── Data for analysis ──
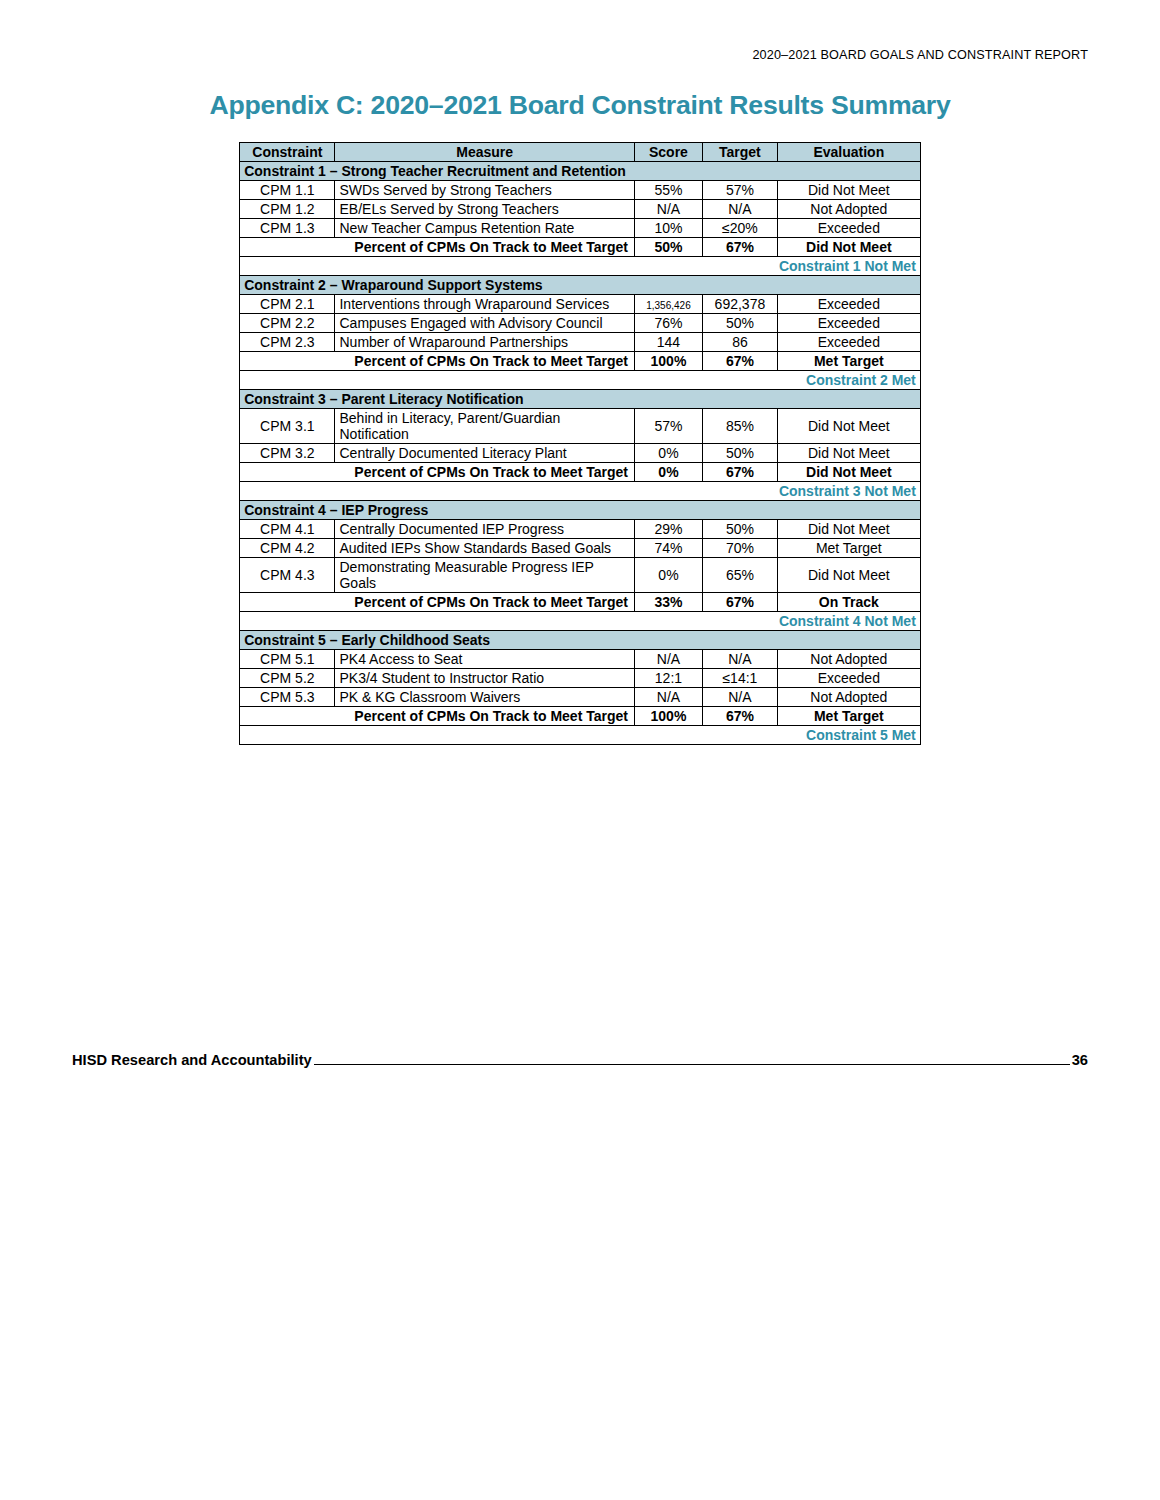2020–2021 BOARD GOALS AND CONSTRAINT REPORT
Appendix C: 2020–2021 Board Constraint Results Summary
| Constraint | Measure | Score | Target | Evaluation |
| --- | --- | --- | --- | --- |
| Constraint 1 – Strong Teacher Recruitment and Retention |
| CPM 1.1 | SWDs Served by Strong Teachers | 55% | 57% | Did Not Meet |
| CPM 1.2 | EB/ELs Served by Strong Teachers | N/A | N/A | Not Adopted |
| CPM 1.3 | New Teacher Campus Retention Rate | 10% | ≤20% | Exceeded |
| Percent of CPMs On Track to Meet Target | 50% | 67% | Did Not Meet |
| Constraint 1 Not Met |
| Constraint 2 – Wraparound Support Systems |
| CPM 2.1 | Interventions through Wraparound Services | 1,356,426 | 692,378 | Exceeded |
| CPM 2.2 | Campuses Engaged with Advisory Council | 76% | 50% | Exceeded |
| CPM 2.3 | Number of Wraparound Partnerships | 144 | 86 | Exceeded |
| Percent of CPMs On Track to Meet Target | 100% | 67% | Met Target |
| Constraint 2 Met |
| Constraint 3 – Parent Literacy Notification |
| CPM 3.1 | Behind in Literacy, Parent/Guardian Notification | 57% | 85% | Did Not Meet |
| CPM 3.2 | Centrally Documented Literacy Plant | 0% | 50% | Did Not Meet |
| Percent of CPMs On Track to Meet Target | 0% | 67% | Did Not Meet |
| Constraint 3 Not Met |
| Constraint 4 – IEP Progress |
| CPM 4.1 | Centrally Documented IEP Progress | 29% | 50% | Did Not Meet |
| CPM 4.2 | Audited IEPs Show Standards Based Goals | 74% | 70% | Met Target |
| CPM 4.3 | Demonstrating Measurable Progress IEP Goals | 0% | 65% | Did Not Meet |
| Percent of CPMs On Track to Meet Target | 33% | 67% | On Track |
| Constraint 4 Not Met |
| Constraint 5 – Early Childhood Seats |
| CPM 5.1 | PK4 Access to Seat | N/A | N/A | Not Adopted |
| CPM 5.2 | PK3/4 Student to Instructor Ratio | 12:1 | ≤14:1 | Exceeded |
| CPM 5.3 | PK & KG Classroom Waivers | N/A | N/A | Not Adopted |
| Percent of CPMs On Track to Meet Target | 100% | 67% | Met Target |
| Constraint 5 Met |
HISD Research and Accountability 36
───
* Aim of the exercise *
Beginning with the line containing "4 Not Met |" and ending with the line containing "KG Classroom Waivers", extract those lines exactly from the listing above, and only those.

* Final answer *
| Constraint 4 Not Met |
| Constraint 5 – Early Childhood Seats |
| CPM 5.1 | PK4 Access to Seat | N/A | N/A | Not Adopted |
| CPM 5.2 | PK3/4 Student to Instructor Ratio | 12:1 | ≤14:1 | Exceeded |
| CPM 5.3 | PK & KG Classroom Waivers | N/A | N/A | Not Adopted |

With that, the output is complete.